### [EXCERPTED DATA]
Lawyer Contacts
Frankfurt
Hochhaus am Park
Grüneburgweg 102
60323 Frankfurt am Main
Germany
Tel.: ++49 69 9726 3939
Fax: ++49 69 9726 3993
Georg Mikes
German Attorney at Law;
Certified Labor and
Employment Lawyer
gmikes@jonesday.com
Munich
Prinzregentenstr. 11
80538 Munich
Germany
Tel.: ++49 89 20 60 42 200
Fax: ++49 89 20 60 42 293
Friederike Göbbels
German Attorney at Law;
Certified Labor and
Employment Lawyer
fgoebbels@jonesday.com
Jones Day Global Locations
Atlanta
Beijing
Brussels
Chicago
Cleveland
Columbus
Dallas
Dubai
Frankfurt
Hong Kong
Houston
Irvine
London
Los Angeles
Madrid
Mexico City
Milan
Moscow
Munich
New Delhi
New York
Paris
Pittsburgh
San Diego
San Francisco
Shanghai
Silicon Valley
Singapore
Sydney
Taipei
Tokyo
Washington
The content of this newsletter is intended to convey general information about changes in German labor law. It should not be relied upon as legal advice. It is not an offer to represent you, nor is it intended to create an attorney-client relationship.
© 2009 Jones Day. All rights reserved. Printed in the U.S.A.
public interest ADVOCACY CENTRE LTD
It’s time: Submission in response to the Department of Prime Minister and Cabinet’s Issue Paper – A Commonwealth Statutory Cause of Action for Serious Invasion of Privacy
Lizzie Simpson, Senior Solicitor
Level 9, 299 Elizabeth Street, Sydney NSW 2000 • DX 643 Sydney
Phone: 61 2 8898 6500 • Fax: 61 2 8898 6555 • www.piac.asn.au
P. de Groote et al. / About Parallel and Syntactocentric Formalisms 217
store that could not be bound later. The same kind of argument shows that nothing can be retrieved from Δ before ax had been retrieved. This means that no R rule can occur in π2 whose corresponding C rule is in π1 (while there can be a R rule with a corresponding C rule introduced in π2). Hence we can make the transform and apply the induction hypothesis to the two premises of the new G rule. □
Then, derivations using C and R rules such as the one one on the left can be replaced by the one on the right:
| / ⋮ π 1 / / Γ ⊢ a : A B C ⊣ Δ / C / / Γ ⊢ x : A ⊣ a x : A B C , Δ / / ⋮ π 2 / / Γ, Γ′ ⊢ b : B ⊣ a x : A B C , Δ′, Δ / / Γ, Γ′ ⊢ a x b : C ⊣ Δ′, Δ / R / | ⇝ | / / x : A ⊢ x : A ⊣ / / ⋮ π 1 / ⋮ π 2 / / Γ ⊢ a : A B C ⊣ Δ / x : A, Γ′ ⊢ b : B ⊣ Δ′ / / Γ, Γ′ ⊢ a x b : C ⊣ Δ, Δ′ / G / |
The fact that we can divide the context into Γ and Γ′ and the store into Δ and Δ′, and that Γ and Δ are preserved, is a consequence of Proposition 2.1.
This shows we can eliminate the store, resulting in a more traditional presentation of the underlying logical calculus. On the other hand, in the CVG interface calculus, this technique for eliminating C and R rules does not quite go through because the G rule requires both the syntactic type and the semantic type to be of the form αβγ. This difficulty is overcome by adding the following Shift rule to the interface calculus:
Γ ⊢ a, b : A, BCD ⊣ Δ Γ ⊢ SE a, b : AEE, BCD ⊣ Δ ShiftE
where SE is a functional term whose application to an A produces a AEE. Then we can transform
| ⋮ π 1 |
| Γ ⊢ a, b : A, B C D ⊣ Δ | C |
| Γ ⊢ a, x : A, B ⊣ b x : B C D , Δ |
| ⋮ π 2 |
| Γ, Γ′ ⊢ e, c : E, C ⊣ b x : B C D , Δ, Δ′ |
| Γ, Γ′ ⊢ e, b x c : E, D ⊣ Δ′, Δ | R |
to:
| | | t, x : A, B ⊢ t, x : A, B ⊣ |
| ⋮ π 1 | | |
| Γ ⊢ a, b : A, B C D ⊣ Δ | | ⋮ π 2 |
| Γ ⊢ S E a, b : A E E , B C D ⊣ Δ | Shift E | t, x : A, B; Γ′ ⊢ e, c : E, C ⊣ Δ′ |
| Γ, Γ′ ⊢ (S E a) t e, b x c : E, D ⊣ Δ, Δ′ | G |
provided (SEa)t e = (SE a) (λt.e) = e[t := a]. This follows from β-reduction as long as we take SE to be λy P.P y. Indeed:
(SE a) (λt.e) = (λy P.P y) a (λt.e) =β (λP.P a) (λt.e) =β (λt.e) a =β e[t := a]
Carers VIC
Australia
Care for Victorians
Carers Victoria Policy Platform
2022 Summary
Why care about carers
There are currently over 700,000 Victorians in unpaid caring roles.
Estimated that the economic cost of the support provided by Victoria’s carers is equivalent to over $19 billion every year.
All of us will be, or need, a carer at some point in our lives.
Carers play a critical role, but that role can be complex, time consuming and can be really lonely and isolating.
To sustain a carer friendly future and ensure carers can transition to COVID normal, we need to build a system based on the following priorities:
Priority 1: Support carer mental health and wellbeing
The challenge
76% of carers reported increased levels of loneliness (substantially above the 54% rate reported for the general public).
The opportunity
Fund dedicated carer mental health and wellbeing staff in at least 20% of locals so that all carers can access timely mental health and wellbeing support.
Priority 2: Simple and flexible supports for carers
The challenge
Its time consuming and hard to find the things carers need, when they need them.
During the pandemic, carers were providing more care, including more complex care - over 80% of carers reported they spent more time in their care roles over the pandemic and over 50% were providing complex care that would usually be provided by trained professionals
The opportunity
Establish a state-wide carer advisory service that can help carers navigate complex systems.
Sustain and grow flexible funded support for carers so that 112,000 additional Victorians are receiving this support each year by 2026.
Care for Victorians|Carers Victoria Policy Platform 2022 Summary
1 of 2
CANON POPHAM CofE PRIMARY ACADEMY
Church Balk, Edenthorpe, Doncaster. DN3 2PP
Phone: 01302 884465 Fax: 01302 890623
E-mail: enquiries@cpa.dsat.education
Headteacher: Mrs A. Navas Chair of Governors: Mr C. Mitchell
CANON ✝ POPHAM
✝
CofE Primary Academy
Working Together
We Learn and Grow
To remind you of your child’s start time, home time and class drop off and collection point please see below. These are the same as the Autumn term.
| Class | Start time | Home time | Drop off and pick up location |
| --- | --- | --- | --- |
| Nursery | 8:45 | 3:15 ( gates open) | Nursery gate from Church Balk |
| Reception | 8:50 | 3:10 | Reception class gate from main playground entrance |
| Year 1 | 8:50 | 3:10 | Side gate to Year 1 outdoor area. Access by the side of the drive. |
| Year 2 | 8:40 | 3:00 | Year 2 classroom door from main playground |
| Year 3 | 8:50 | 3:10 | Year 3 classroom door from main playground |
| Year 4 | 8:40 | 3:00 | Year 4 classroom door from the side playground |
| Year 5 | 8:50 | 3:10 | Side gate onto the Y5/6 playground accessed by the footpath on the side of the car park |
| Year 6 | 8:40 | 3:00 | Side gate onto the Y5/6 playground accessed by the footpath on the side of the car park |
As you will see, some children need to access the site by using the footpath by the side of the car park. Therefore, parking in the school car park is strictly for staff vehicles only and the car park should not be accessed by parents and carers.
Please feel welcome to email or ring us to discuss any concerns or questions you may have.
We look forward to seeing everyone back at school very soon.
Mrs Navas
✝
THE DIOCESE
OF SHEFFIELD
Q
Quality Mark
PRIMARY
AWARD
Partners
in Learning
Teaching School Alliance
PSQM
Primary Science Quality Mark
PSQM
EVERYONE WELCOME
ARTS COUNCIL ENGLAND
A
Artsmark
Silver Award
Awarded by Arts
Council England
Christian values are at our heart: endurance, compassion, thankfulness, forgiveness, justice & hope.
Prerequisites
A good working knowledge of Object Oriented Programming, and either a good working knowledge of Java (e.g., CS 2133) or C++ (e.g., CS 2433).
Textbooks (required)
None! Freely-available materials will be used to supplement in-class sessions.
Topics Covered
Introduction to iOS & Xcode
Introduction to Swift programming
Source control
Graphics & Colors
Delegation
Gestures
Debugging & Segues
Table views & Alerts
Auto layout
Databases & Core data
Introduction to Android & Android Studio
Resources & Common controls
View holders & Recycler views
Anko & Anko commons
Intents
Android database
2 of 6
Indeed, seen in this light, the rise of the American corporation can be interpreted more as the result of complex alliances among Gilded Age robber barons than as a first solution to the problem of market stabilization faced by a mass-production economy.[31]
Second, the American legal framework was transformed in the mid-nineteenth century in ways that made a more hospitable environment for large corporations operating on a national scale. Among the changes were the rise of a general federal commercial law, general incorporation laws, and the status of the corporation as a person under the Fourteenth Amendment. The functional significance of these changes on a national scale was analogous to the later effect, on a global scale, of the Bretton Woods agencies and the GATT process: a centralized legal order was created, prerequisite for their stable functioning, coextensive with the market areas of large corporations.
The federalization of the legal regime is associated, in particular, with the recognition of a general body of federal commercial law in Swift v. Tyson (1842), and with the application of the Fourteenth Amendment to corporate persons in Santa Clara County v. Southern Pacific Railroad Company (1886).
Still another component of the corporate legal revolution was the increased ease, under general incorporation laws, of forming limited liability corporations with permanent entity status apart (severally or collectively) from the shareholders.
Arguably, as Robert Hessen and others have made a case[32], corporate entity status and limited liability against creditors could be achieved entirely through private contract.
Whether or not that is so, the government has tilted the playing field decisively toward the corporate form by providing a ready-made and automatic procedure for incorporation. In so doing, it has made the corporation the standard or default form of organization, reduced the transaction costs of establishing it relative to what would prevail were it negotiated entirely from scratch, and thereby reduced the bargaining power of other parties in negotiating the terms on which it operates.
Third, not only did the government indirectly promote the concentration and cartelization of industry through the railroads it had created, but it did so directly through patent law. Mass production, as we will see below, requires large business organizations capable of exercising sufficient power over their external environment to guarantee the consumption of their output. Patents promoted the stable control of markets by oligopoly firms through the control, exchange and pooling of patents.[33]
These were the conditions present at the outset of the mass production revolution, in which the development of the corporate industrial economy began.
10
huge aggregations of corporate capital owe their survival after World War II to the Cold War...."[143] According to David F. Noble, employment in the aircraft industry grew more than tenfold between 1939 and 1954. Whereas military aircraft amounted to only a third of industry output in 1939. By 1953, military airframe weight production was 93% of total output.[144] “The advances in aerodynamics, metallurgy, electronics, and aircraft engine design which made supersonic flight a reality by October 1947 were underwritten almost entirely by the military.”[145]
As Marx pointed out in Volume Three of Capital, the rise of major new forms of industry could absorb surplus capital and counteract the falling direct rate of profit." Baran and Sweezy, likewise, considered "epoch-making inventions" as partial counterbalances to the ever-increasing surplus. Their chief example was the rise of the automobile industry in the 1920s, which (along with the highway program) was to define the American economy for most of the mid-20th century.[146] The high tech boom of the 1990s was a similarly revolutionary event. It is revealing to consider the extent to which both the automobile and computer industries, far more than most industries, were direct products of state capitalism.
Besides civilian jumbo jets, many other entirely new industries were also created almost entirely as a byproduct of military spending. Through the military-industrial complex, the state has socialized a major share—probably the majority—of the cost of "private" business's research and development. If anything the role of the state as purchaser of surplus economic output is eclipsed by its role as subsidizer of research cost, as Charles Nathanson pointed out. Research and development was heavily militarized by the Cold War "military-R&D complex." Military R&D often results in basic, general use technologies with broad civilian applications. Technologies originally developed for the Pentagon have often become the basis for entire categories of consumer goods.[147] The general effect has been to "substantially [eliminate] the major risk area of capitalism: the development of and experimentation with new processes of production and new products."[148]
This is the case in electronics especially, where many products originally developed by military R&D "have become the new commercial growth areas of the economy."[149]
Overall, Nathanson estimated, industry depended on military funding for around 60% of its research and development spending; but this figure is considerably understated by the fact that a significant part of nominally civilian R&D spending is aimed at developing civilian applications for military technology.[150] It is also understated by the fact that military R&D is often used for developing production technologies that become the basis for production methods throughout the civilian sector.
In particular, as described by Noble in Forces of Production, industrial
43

### [WHAT YOU ARE ASKED TO DO]
Precisely reproduce the lines of the entries, beginning at the first and ending at the one containing "Then, derivations using". Add nothing.

### [OUTPUT OF THE EXERCISE]
Lawyer Contacts
Frankfurt
Hochhaus am Park
Grüneburgweg 102
60323 Frankfurt am Main
Germany
Tel.: ++49 69 9726 3939
Fax: ++49 69 9726 3993
Georg Mikes
German Attorney at Law;
Certified Labor and
Employment Lawyer
gmikes@jonesday.com
Munich
Prinzregentenstr. 11
80538 Munich
Germany
Tel.: ++49 89 20 60 42 200
Fax: ++49 89 20 60 42 293
Friederike Göbbels
German Attorney at Law;
Certified Labor and
Employment Lawyer
fgoebbels@jonesday.com
Jones Day Global Locations
Atlanta
Beijing
Brussels
Chicago
Cleveland
Columbus
Dallas
Dubai
Frankfurt
Hong Kong
Houston
Irvine
London
Los Angeles
Madrid
Mexico City
Milan
Moscow
Munich
New Delhi
New York
Paris
Pittsburgh
San Diego
San Francisco
Shanghai
Silicon Valley
Singapore
Sydney
Taipei
Tokyo
Washington
The content of this newsletter is intended to convey general information about changes in German labor law. It should not be relied upon as legal advice. It is not an offer to represent you, nor is it intended to create an attorney-client relationship.
© 2009 Jones Day. All rights reserved. Printed in the U.S.A.
public interest ADVOCACY CENTRE LTD
It’s time: Submission in response to the Department of Prime Minister and Cabinet’s Issue Paper – A Commonwealth Statutory Cause of Action for Serious Invasion of Privacy
Lizzie Simpson, Senior Solicitor
Level 9, 299 Elizabeth Street, Sydney NSW 2000 • DX 643 Sydney
Phone: 61 2 8898 6500 • Fax: 61 2 8898 6555 • www.piac.asn.au
P. de Groote et al. / About Parallel and Syntactocentric Formalisms 217
store that could not be bound later. The same kind of argument shows that nothing can be retrieved from Δ before ax had been retrieved. This means that no R rule can occur in π2 whose corresponding C rule is in π1 (while there can be a R rule with a corresponding C rule introduced in π2). Hence we can make the transform and apply the induction hypothesis to the two premises of the new G rule. □
Then, derivations using C and R rules such as the one one on the left can be replaced by the one on the right:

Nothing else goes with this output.